Seus pensamentos nostálgicos continuam e ela se lembra que é a única sobrevivente de sua família. Daquele grupo de sete pessoas que aportou em Santos – pais e cinco filhos – só restou ela. Todos já deixaram este plano, mesmo os irmãos mais novos. Ficou literalmente só e isso a tem amargurado nos últimos tempos. É tomada por pensamentos negativos, de desânimo.
“Acho que já cumpri minha missão nesta vida. Fiz tudo que era possível, as minhas obrigações e bem-feito. Me sinto em paz! Consegui fazer que todos os meus filhos, apesar das dificuldades que passaram, estudassem e se formassem. E desenvolvessem uma carreira profissional exitosa. Mais ainda, que constituíssem lindas famílias, unidas e sem nunca terem esquecido o ensinamento que sempre procurei passar para eles: o da harmonia entre os irmãos e o espírito de família que deve existir entre eles. Sempre juntos e um ajudando o outro! Não está bom?”, afirma para si mesma, concordando ... com um sorriso maroto.

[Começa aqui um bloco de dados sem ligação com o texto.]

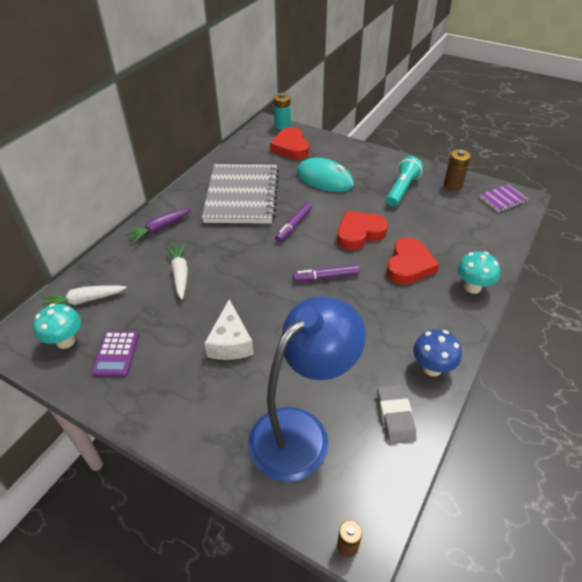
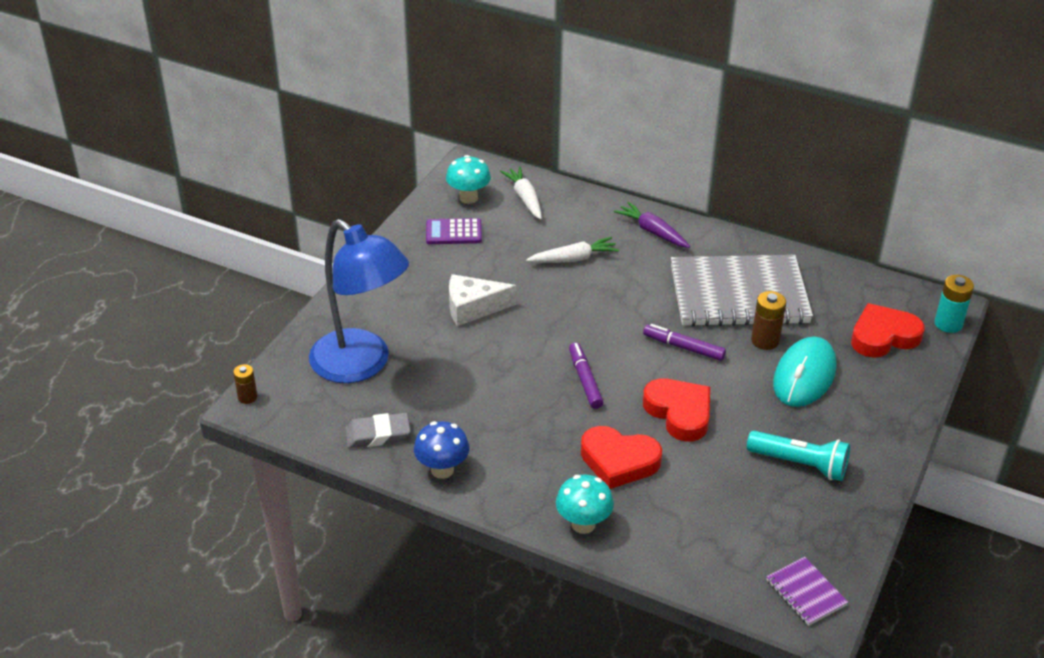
camera: 85 degrees right, 5 degrees down
brown battery [444,149,471,191] -> brown battery moved to [751,291,786,350]

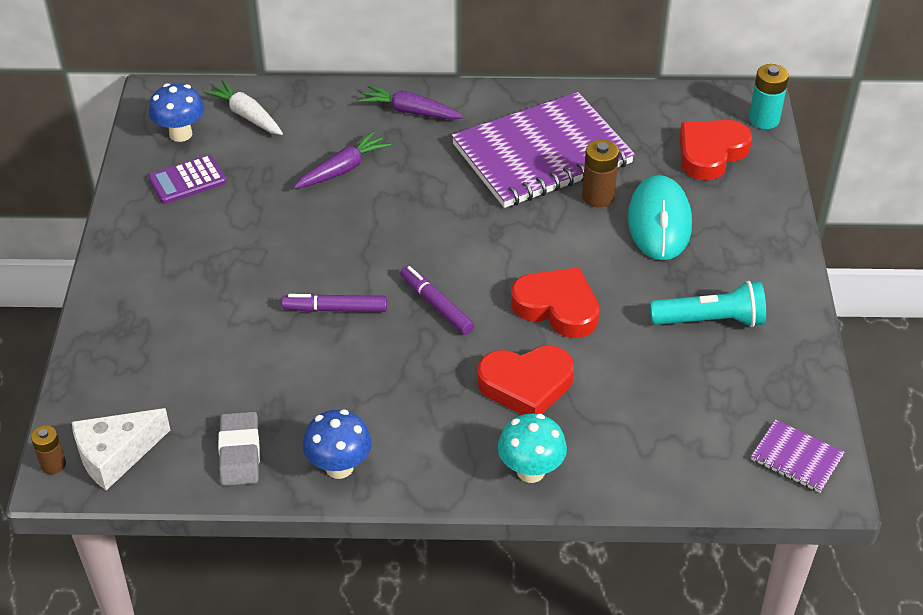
camera: 25 degrees left, 5 degrees up
blue lamp [309,219,409,383] -> none
grey eraser [345,413,411,448] -> grey eraser turned 60 degrees counterclockwise [218,411,260,486]
turquoise mushroom [446,155,491,204] -> blue mushroom [149,83,205,142]
white cheese [449,274,516,326] -> white cheese moved to [72,408,170,490]
white carrot [526,237,619,263] -> purple carrot [294,131,391,189]
purple marker [643,324,726,361] -> purple marker moved to [282,294,387,312]
grey notebook [671,255,813,327] -> purple notebook [451,92,635,208]

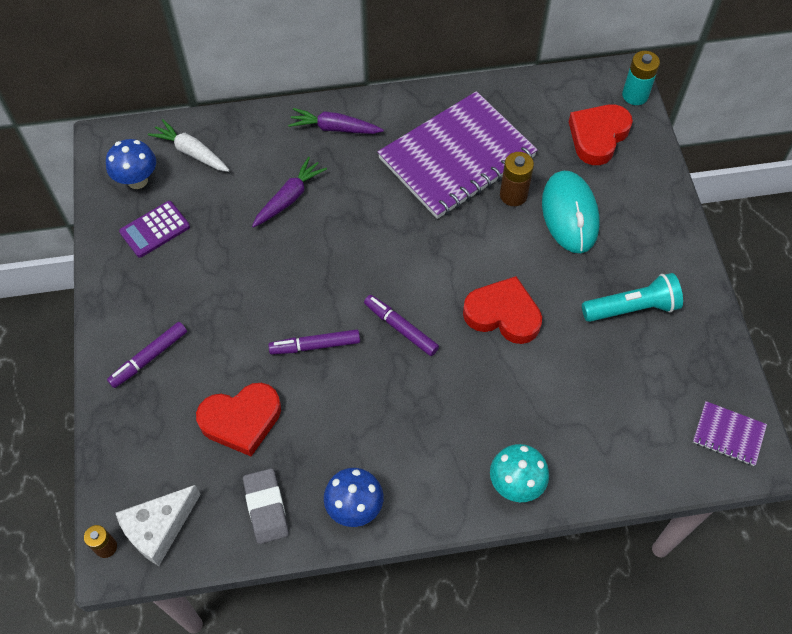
camera: 10 degrees left, 15 degrees up
red heart [478,345,574,415] -> red heart moved to [196,383,281,456]
none -> purple marker [107,322,187,388]

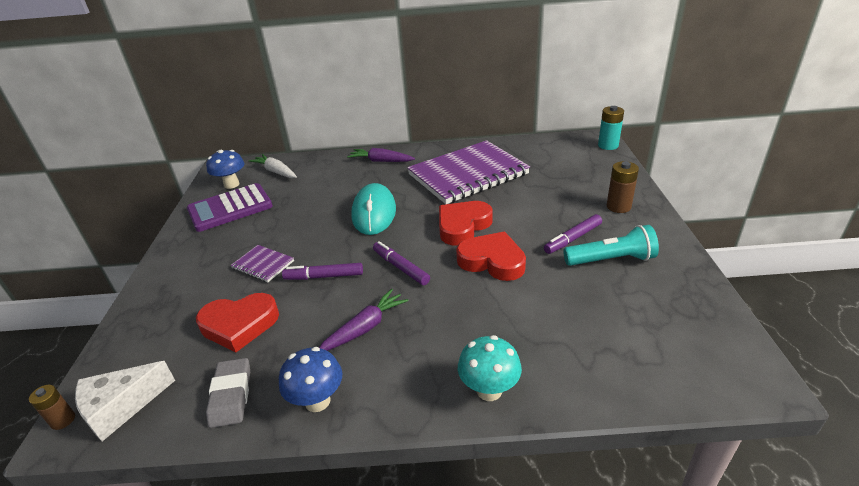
camera: 10 degrees right, 25 degrees down
purple marker [107,322,187,388] -> purple marker moved to [544,214,602,254]
purple calculator [119,201,190,258] -> purple calculator [187,183,273,232], size x1.61
purple carrot [252,157,327,228] -> purple carrot moved to [319,289,409,351]
brown battery [500,152,534,206] -> brown battery moved to [607,161,639,213]
turquoise mouse [542,171,599,253] -> turquoise mouse moved to [351,183,396,235]
red heart [569,104,633,165] -> red heart moved to [439,201,493,246]
purple notebook [693,401,767,466] -> purple notebook moved to [231,245,294,282]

Seus sonhos são interrompidos pelos alaridos ao redor; são as pessoas que a chamam para a seção de fotos. “Vó, venha até aqui para tirar fotos com os convidados!” Todos querem uma foto exclusiva com a vovó. “Agora, só com as bisnetas! Depois, com os netos e netas! Com os filhos e noras! Com os sobrinhos e primas!” E tantas outras, que os seus olhinhos, cada vez mais pressionados pela idade, não conseguem dar conta, tamanha as poses que é obrigada a fazer.
A convivência com tantas pessoas e ela sempre teve essa facilidade de interação, seja com crianças, jovens ou adultos, e ainda mais diante da presença das bisnetas que tanto amor lhe dedicam, faz D. AIKO se dar contaque a sua missão nesta vida irá se prolongar por mais tempo.
Afinal, a Sofia Valentina está chegando e ela precisará estar em forma para conhecer a mais nova bisneta. “Preciso correr para terminar o tricô, se não o casaquinho para a Sofia não ficará pronto a tempo”.
“Edith, por que não fomos visitar a Camila ainda? A Sofia Valentina já deve estar grande! “Mãe, mas ela nem nasceu ainda!”, responde Edith, a filha caçula da D. AIKO.
Essa é a bisa AIKO, aos 102 anos, do jeito que sempre foi! Intensa, autêntica e comprometida! Uma figura inesquecível!